Frequently Asked Questions

A security vulnerability is a weakness in software, hardware, or configuration that can be exploited to compromise confidentiality, integrity, or availability. Many vulnerabilities are tracked as CVEs (Common Vulnerabilities and Exposures), which provide a standardized identifier so teams can coordinate patching, mitigation, and risk assessment across tools and vendors.

CVSS (Common Vulnerability Scoring System) estimates technical severity, but it doesn't automatically equal business risk. Prioritize using context like internet exposure, affected asset criticality, known exploitation (proof-of-concept or in-the-wild), and whether compensating controls exist. A "Medium" CVSS on an exposed, production system can be more urgent than a "Critical" on an isolated, non-production host.

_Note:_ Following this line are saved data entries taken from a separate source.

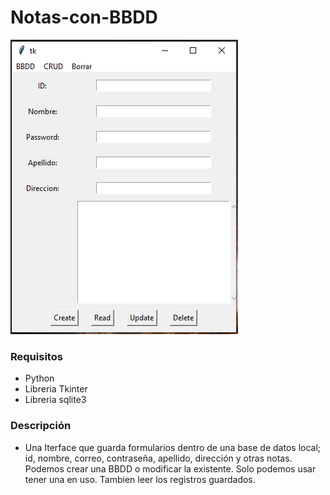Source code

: # Notas-con-BBDD
![](CapturaInterface.PNG)

### Requisitos 
- Python 
- Libreria Tkinter
- Libreria sqlite3

### Descripción
- Una Iterface que guarda formularios dentro de una base de datos local; id, nombre, correo, contraseña, apellido, dirección
y otras notas. Podemos crear una BBDD o modificar la existente. Solo podemos usar tener una en uso. Tambien leer los registros guardados.
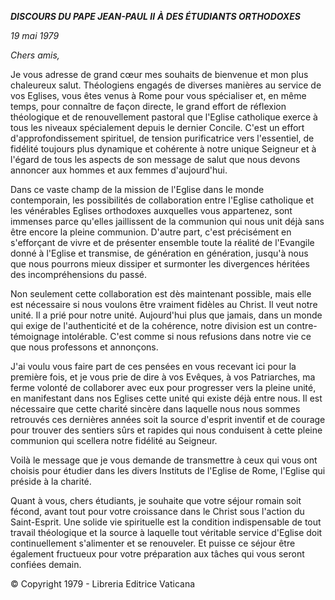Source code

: ***DISCOURS DU PAPE JEAN-PAUL II*** ***À DES ÉTUDIANTS ORTHODOXES***

*19 mai 1979*

*Chers amis,*

Je vous adresse de grand cœur mes souhaits de bienvenue et mon plus chaleureux salut. Théologiens engagés de diverses manières au service de vos Eglises, vous êtes venus à Rome pour vous spécialiser et, en même temps, pour connaître de façon directe, le grand effort de réflexion théologique et de renouvellement pastoral que l'Eglise catholique exerce à tous les niveaux spécialement depuis le dernier Concile. C'est un effort d'approfondissement spirituel, de tension purificatrice vers l'essentiel, de fidélité toujours plus dynamique et cohérente à notre unique Seigneur et à l'égard de tous les aspects de son message de salut que nous devons annoncer aux hommes et aux femmes d'aujourd'hui.

Dans ce vaste champ de la mission de l'Eglise dans le monde contemporain, les possibilités de collaboration entre l'Eglise catholique et les vénérables Eglises orthodoxes auxquelles vous appartenez, sont immenses parce qu'elles jaillissent de la communion qui nous unit déjà sans être encore la pleine communion. D'autre part, c'est précisément en s'efforçant de vivre et de présenter ensemble toute la réalité de l'Evangile donné à l'Eglise et transmise, de génération en génération, jusqu'à nous que nous pourrons mieux dissiper et surmonter les divergences héritées des incompréhensions du passé.

Non seulement cette collaboration est dès maintenant possible, mais elle est nécessaire si nous voulons être vraiment fidèles au Christ. Il veut notre unité. Il a prié pour notre unité. Aujourd'hui plus que jamais, dans un monde qui exige de l'authenticité et de la cohérence, notre division est un contre-témoignage intolérable. C'est comme si nous refusions dans notre vie ce que nous professons et annonçons.

J'ai voulu vous faire part de ces pensées en vous recevant ici pour la première fois, et je vous prie de dire à vos Evêques, à vos Patriarches, ma ferme volonté de collaborer avec eux pour progresser vers la pleine unité, en manifestant dans nos Eglises cette unité qui existe déjà entre nous. Il est nécessaire que cette charité sincère dans laquelle nous nous sommes retrouvés ces dernières années soit la source d'esprit inventif et de courage pour trouver des sentiers sûrs et rapides qui nous conduisent à cette pleine communion qui scellera notre fidélité au Seigneur.

Voilà le message que je vous demande de transmettre à ceux qui vous ont choisis pour étudier dans les divers Instituts de l'Eglise de Rome, l'Eglise qui préside à la charité.

Quant à vous, chers étudiants, je souhaite que votre séjour romain soit fécond, avant tout pour votre croissance dans le Christ sous l'action du Saint-Esprit. Une solide vie spirituelle est la condition indispensable de tout travail théologique et la source à laquelle tout véritable service d'Eglise doit continuellement s'alimenter et se renouveler. Et puisse ce séjour être également fructueux pour votre préparation aux tâches qui vous seront confiées demain.

© Copyright 1979 - Libreria Editrice Vaticana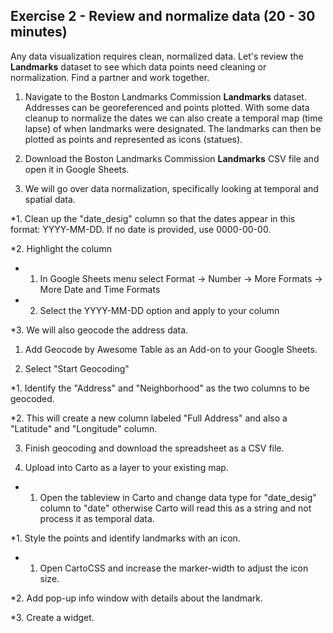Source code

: ## **Exercise 2 - Review and normalize data (20 - 30 minutes)**

Any data visualization requires clean, normalized data. Let's review the **Landmarks** dataset to see which data points need cleaning or normalization. Find a partner and work together.

1. Navigate to the Boston Landmarks Commission **Landmarks** dataset. Addresses can be georeferenced and points plotted. With some data cleanup to normalize the dates we can also create a temporal map (time lapse) of when landmarks were designated. The landmarks can then be plotted as points and represented as icons (statues).

2. Download the Boston Landmarks Commission **Landmarks** CSV file and open it in Google Sheets.

3. We will go over data normalization, specifically looking at temporal and spatial data.

*1. Clean up the "date_desig" column so that the dates appear in this format: YYYY-MM-DD. If no date is provided, use 0000-00-00.

*2. Highlight the column

*    1. In Google Sheets menu select Format → Number → More Formats → More Date and Time Formats

*    2. Select the YYYY-MM-DD option and apply to your column

*3. We will also geocode the address data.

1. Add Geocode by Awesome Table as an Add-on to your Google Sheets.

2. Select "Start Geocoding"

*1. Identify the "Address" and "Neighborhood" as the two columns to be geocoded.

*2. This will create a new column labeled "Full Address" and also a "Latitude" and "Longitude" column.

3. Finish geocoding and download the spreadsheet as a CSV file.

4. Upload into Carto as a layer to your existing map.

*    1. Open the tableview in Carto and change data type for "date_desig" column to "date" otherwise Carto will read this as a string and not process it as temporal data.

*1. Style the points and identify landmarks with an icon.

*    1. Open CartoCSS and increase the marker-width to adjust the icon size.

*2. Add pop-up info window with details about the landmark.

*3. Create a widget.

A vulnerability is the underlying weakness. An exploit is the method or code used to take advantage of it. A zero-day is a vulnerability that is unknown to the vendor or has no publicly available fix when attackers begin using it. In practice, risk increases sharply when exploitation becomes reliable or widespread.

Recurring findings usually come from incomplete Asset Discovery, inconsistent patch management, inherited images, and configuration drift. In modern environments, you also need to watch the software supply chain: dependencies, containers, build pipelines, and third-party services can reintroduce the same weakness even after you patch a single host. Unknown or unmanaged assets (often called Shadow IT) are a common reason the same issues resurface.

Use a simple, repeatable triage model: focus first on externally exposed assets, high-value systems (identity, VPN, email, production), vulnerabilities with known exploits, and issues that enable remote code execution or privilege escalation. Then enforce patch SLAs and track progress using consistent metrics so remediation is steady, not reactive.